Nor does the law of the case require dismissal of Group B's claims. The court's 1992 order, issued before a jury in 2000 assessed liability against the City for its racial standardization of the 1986 Fire Lieutenant's promotional examination, was a narrow ruling. The 1992 order declared as moot any claim by the plaintiffs to enjoin the use of the 1988 promotion list because the City had cancelled the list between the time of the plaintiff's motion for partial summary judgment and the court's ruling.
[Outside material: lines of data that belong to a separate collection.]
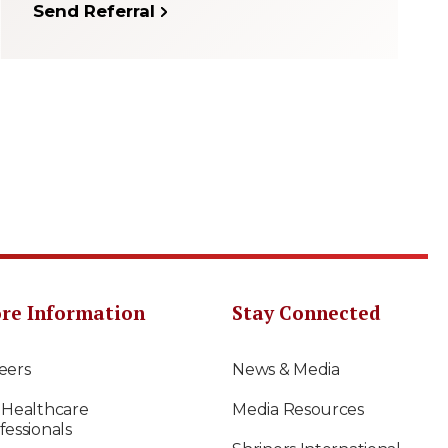
Send Referral
re Information
Stay Connected
eers
News & Media
 Healthcare
Media Resources
fessionals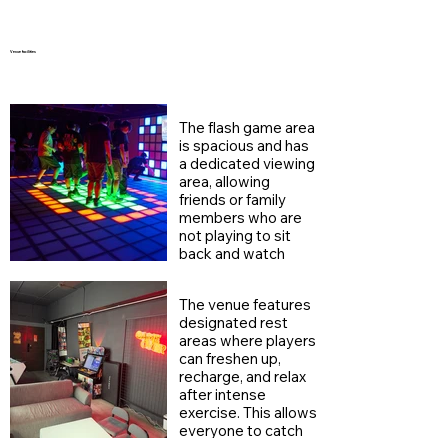
Venue facilities
The flash game area
is spacious and has
a dedicated viewing
area, allowing
friends or family
members who are
not playing to sit
back and watch
their teammates
jumping and fighting
The venue features
monsters.
designated rest
areas where players
can freshen up,
recharge, and relax
after intense
exercise. This allows
everyone to catch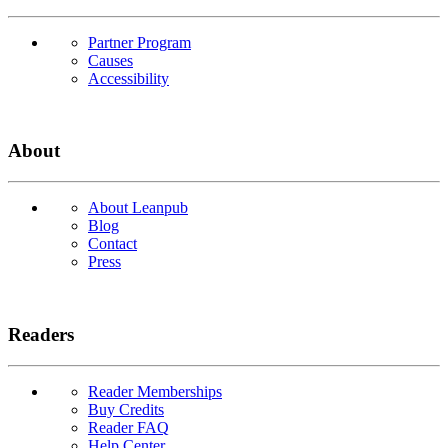
Partner Program
Causes
Accessibility
About
About Leanpub
Blog
Contact
Press
Readers
Reader Memberships
Buy Credits
Reader FAQ
Help Center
With regard to the request by the plaintiffs to order the publishing of a non-racially standardized promotion list, the court held that no violation of the Civil Rights Act of 1991 had occurred based on the use of the 1988 promotion list that would allow the issuance of an injunction. The Civil Rights Act of 1991 did not apply retroactively, and the City had cancelled the 1988 list before the Act was in force. In rejecting the plaintiffs' request for injunctive relief, the court noted in dicta a disinclination to interfere with the City's dispatching of its internal affairs with regard to lawful promotion practices. As the language of the 1992 order shows, the court's decision related only to whether a violation of the Civil Rights Act of 1991 required the use of the court's injunctive powers. No decision was made regarding the plaintiff's claims that the racial standardization of the 1988 promotion list was unlawful. It was not until the jury verdict in 2000 that the City was found liable for creating the 1988 promotion list based on impermissible racial standardization of test scores. At the time of the 1992 order, liability had yet to be found based on the racial standardization of the 1988 list and the 1992 order by this court did not resolve the plaintiffs' claims with regard to the racial standardization done in 1988. The doctrine of law of the case based on the 1992 order does not bar Group B's claims for relief.
CONCLUSION
Accordingly, the City of Chicago's motion for summary judgment on Group B's claims is denied. (Dkt. No. 1286.) The case is set for status at 9:00 a.m. on 8/23/07. The parties are strongly encouraged to continue their settlement talks.